Le indagini del Nucleo operativo e Radiomobile dei carabinieri di Rimini, dirette dal sostituto procuratore Davide Ercolani – che nel frattempo si era opposto vista la gravità dei fatti al patteggiamento richiesto dai legali delle quattro imputate – partirono nel giugno del 2018 grazie alla denuncia di un’operatrice socio-sanitaria straniera che stanca di vedere gli ospiti maltrattati si era licenziata e aveva raccontato tutto ai militari prima di tornare nel Paese d’origine. Le telecamere dei carabinieri, nascoste all’interno della struttura, avevano documentato nei mesi di luglio e agosto oltre 150 episodi di maltrattamenti ai danni delle cinque ospiti ultraottantenni, quattro delle quali non autosufficienti. I maltrattamenti consistevano in scappellotti, strattonamenti, insulti e minacce verbali, che rendevano le vittime succubi delle operatrici socio-sanitarie. La struttura fu posta sotto sequestro e i familiari delle vittime, che non si erano accorti di nulla, rimasero sconvolti nell’apprendere la notizia. Le vittime furono trasferite in altre strutture.

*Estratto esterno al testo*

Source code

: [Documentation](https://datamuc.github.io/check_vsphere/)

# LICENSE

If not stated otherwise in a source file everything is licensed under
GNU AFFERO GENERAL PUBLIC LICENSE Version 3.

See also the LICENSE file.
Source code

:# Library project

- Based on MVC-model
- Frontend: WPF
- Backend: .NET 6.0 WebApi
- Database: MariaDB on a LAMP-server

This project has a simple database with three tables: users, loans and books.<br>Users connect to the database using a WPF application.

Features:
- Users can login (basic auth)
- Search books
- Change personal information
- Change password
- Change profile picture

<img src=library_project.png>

Figura centrale dell’indagine il 78enne originario di Chieti, che si era guadagnato la fiducia del presidente della cooperativa (che è risultato estraneo ai fatti) e che, nonostante le sue precarie condizioni di salute, aveva in mano il controllo della casa di cura. Era lui che curava i movimenti bancari in entrata e in uscita, che dava indicazioni su dove acquistare i farmaci, che dettava i tempi e i modi di somministrazione dei pasti (forniti da un’azienda esterna), imponendo che da un singolo coperto ne venissero realizzati due in modo da recuperare cibo da destinare a persone esterne alla struttura. L’uomo, che viveva all’interno della casa di cura, pur non partecipando in prima persona ai maltrattamenti, aveva assistito più volte alle aggressioni fisiche delle operatrici senza mai intervenire. Alla morte di un’anziana avvenuta per cause naturali, le intercettazioni ambientali dei carabinieri captarono tutto il suo disappunto per la retta mensile che venne a mancare.

Le vittime dei maltrattamenti, quindi, vivevano in un vero e proprio clima di terrore continuo, che induceva le anziane a stare per la maggior parte del tempo sedute o a sdraiate a letto in silenzio. Ogni loro minima richiesta, infatti, diveniva il pretesto per scatenare la rabbia e l’aggressività delle operatrici, protrattesi fino al blitz dei dei carabinieri, che mise fine a mesi di umiliazioni e vessazioni fisiche. Per tre di loro, questa mattina, le accuse si sono trasformate in una sentenza di condanna.